Pero este rol de tercerización no sólo lo cumplen personas, sino que ciertas ideas, datos, abstracciones, pueden también encarnar esa función. Al colocar una idea superior entre quienes plantean una disputa o conflicto, se eleva a un fin más elevado la energía emocional que antes estaba disponible para la discusión o el menosprecio de las posturas encontradas.
Frente a las tesis y antítesis de unos y otros, se coloca la síntesis como un resultado que zanja dicha oposición. De esta manera, los acuerdos son compromisos que actúan como síntesis con capacidad para regular nuestras interacciones. Vivimos nuestra vida haciendo acuerdos o contratos, aunque muchas veces no somos conscientes de ello.
En los conflictos, los acuerdos pueden fácilmente obrar como articulaciones de soluciones consensuadas, disminuyendo la incertidumbre, la ansiedad y el resto de emociones negativas que nos interesa gestionar.

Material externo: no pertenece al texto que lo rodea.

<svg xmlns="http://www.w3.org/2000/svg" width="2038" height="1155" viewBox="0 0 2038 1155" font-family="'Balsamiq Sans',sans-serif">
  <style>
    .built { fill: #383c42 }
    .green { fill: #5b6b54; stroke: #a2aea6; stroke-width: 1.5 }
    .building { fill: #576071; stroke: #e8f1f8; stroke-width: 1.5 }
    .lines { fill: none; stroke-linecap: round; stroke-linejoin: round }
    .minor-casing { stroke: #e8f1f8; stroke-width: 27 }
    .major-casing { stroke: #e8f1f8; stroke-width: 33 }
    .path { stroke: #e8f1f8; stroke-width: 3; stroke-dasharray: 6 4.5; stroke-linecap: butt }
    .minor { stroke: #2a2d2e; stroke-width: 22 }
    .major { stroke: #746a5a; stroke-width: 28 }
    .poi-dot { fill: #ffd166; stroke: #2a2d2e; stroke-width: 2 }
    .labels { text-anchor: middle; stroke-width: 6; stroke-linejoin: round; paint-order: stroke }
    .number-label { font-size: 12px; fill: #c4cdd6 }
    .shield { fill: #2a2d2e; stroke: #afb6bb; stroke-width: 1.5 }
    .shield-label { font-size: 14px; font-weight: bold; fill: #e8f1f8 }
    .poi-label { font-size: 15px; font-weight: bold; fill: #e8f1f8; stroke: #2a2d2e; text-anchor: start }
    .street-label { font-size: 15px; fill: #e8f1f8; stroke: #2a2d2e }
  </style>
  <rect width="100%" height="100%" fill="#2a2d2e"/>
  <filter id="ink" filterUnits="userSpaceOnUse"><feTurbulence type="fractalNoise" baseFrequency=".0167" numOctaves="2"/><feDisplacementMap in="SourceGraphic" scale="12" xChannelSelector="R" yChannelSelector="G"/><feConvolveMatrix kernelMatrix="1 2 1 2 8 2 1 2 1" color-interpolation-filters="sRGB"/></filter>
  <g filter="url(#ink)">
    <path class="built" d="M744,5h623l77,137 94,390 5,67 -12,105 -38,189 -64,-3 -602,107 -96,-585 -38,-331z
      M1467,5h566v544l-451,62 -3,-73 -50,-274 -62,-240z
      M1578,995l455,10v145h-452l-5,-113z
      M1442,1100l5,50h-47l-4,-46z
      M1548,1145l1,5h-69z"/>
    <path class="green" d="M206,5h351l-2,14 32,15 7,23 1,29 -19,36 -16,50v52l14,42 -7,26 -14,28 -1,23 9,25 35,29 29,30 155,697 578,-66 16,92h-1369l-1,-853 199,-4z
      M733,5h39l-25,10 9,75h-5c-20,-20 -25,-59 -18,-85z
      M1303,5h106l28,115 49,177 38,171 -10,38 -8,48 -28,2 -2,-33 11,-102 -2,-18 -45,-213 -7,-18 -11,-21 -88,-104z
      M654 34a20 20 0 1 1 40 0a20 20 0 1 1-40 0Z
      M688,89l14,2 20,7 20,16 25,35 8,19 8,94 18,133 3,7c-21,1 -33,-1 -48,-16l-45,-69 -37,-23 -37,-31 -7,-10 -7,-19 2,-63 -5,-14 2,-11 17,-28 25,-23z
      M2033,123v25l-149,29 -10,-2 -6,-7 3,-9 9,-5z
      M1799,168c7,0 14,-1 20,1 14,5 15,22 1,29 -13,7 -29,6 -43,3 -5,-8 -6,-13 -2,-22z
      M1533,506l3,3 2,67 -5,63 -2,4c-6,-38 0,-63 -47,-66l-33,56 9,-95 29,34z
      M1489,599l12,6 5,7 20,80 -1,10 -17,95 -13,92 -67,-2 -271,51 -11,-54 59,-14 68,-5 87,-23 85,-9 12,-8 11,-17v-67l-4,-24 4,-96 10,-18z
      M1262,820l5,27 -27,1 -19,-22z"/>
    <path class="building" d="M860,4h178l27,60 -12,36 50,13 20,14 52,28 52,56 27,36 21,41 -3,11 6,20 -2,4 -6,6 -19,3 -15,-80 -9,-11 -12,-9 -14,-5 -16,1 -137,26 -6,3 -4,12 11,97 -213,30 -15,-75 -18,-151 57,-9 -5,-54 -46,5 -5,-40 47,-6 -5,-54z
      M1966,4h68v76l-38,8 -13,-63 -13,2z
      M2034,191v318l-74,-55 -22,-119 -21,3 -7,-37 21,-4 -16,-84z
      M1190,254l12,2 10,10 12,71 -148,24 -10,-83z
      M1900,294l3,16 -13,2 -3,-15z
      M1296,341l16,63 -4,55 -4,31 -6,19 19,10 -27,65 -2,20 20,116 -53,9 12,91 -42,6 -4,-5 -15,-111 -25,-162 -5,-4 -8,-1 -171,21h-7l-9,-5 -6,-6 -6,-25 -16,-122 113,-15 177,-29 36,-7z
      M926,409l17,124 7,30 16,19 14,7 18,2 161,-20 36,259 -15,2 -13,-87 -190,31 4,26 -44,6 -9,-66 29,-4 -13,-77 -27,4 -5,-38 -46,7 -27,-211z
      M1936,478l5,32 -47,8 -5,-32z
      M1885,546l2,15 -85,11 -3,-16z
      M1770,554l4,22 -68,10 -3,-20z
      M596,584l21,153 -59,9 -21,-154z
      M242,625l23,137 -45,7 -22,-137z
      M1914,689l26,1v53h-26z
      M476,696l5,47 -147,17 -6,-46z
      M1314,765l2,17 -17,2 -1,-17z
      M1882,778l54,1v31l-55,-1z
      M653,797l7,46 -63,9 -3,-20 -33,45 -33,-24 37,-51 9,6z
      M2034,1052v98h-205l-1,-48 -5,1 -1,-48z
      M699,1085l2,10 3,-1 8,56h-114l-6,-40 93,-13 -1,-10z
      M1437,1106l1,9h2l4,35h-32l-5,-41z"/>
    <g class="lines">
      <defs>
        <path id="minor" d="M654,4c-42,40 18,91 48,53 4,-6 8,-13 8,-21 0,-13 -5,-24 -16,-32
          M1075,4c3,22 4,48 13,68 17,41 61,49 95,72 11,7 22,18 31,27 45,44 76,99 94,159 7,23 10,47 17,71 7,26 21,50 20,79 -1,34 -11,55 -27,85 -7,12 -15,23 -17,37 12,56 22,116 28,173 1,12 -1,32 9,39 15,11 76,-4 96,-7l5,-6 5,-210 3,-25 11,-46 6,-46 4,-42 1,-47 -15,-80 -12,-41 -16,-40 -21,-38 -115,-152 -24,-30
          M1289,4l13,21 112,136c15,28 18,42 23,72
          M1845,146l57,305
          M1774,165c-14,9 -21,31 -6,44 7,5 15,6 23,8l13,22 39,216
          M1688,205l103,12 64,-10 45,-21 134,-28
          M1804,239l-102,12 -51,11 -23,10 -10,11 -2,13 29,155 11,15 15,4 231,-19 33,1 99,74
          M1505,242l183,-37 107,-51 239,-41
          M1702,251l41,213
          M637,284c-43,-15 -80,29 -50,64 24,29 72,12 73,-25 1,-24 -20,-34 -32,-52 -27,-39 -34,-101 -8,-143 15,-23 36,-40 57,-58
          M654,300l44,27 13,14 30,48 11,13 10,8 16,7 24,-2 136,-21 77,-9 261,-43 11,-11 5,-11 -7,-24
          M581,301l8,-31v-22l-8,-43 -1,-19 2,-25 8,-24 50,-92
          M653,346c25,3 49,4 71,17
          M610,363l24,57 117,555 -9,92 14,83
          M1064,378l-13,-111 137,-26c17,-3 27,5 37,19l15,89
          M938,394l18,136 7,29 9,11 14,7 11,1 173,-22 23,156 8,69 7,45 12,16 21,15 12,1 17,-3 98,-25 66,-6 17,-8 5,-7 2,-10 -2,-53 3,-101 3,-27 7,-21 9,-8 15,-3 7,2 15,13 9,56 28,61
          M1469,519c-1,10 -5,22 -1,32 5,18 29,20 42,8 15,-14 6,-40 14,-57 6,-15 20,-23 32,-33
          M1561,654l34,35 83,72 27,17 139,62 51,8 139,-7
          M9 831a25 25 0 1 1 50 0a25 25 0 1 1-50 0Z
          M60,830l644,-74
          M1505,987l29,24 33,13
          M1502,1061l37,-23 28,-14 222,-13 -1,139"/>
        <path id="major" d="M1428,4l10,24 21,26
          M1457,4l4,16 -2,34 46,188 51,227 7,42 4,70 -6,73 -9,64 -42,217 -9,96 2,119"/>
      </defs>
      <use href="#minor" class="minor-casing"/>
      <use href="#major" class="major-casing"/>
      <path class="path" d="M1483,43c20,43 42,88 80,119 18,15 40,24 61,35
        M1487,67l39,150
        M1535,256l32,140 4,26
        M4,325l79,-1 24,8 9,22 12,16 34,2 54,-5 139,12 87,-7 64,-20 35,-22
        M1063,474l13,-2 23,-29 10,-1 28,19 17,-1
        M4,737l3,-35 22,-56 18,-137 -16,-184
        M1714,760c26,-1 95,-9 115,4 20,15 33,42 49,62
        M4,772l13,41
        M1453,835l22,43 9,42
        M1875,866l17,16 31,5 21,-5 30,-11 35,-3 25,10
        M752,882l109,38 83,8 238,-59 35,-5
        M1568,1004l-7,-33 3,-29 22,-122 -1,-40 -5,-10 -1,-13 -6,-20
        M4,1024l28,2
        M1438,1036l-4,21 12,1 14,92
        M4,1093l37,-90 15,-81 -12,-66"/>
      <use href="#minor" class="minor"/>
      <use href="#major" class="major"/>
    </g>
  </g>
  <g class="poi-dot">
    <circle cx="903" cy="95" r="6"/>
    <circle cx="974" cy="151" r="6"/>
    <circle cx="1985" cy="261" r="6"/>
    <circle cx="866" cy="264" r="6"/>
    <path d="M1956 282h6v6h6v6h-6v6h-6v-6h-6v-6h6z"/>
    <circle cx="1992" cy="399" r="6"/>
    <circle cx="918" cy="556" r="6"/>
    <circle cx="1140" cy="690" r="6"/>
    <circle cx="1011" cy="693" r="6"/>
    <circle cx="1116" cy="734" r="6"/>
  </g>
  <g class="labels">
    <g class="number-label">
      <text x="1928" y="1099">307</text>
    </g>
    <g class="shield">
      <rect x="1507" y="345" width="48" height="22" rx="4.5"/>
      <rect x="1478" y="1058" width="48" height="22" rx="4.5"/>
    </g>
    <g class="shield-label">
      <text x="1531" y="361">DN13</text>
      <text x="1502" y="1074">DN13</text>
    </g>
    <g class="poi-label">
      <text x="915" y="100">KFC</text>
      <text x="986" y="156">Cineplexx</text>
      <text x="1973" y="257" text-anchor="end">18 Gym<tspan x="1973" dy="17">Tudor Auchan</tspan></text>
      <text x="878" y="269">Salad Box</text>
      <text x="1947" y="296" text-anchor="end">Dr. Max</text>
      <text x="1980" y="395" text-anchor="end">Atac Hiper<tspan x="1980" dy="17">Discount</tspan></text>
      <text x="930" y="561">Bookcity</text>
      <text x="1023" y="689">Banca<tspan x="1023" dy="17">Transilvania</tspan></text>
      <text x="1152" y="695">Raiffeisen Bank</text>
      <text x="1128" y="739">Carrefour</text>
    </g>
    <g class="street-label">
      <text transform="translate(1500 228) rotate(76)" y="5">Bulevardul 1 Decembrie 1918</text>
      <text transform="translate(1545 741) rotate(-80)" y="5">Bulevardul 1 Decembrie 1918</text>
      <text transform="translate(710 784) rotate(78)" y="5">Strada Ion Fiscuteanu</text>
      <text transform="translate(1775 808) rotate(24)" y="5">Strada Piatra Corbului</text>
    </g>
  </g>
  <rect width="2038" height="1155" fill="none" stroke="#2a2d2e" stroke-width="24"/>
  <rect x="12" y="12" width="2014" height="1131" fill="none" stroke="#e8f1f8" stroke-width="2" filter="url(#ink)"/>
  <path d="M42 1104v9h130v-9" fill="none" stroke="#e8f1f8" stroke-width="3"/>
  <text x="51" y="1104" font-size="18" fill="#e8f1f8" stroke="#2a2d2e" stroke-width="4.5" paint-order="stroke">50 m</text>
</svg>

De lo particular a lo general
Mencionamos que la indefensión y la pasividad se presentan al abandonar nuestros intentos al percibir que nuestra capacidad de cambio es nula o mínima. Empecemos entonces por aplicar las fórmulas del acuerdo en nuestro entorno más inmediato y cercano, es decir el hogar y la familia.
Todo aspecto de conflicto o malestar, individual, de pareja, parental, en un grupo o colectivo, debe expresarse de forma explícita: identificar claramente las posturas y las necesidades de los implicados -sin menoscabar su importancia- y articular una tarea común en la que todas las partes cedan y acepten su rol en la misma. Cuanto mejor sea la comunicación en este proceso, menos posibilidad de conflicto existirá.
Al dirigir la disposición de energía emocional y acción hacia la tarea -y no hacia el conflicto-, las chances de éxito y bienestar personal y grupal van a aumentar de forma considerable.
Los acuerdos (o contratos vinculares) concentran un poder de prevención y promoción de la salud que deberíamos aprender a aprovechar tanto individual como socialmente.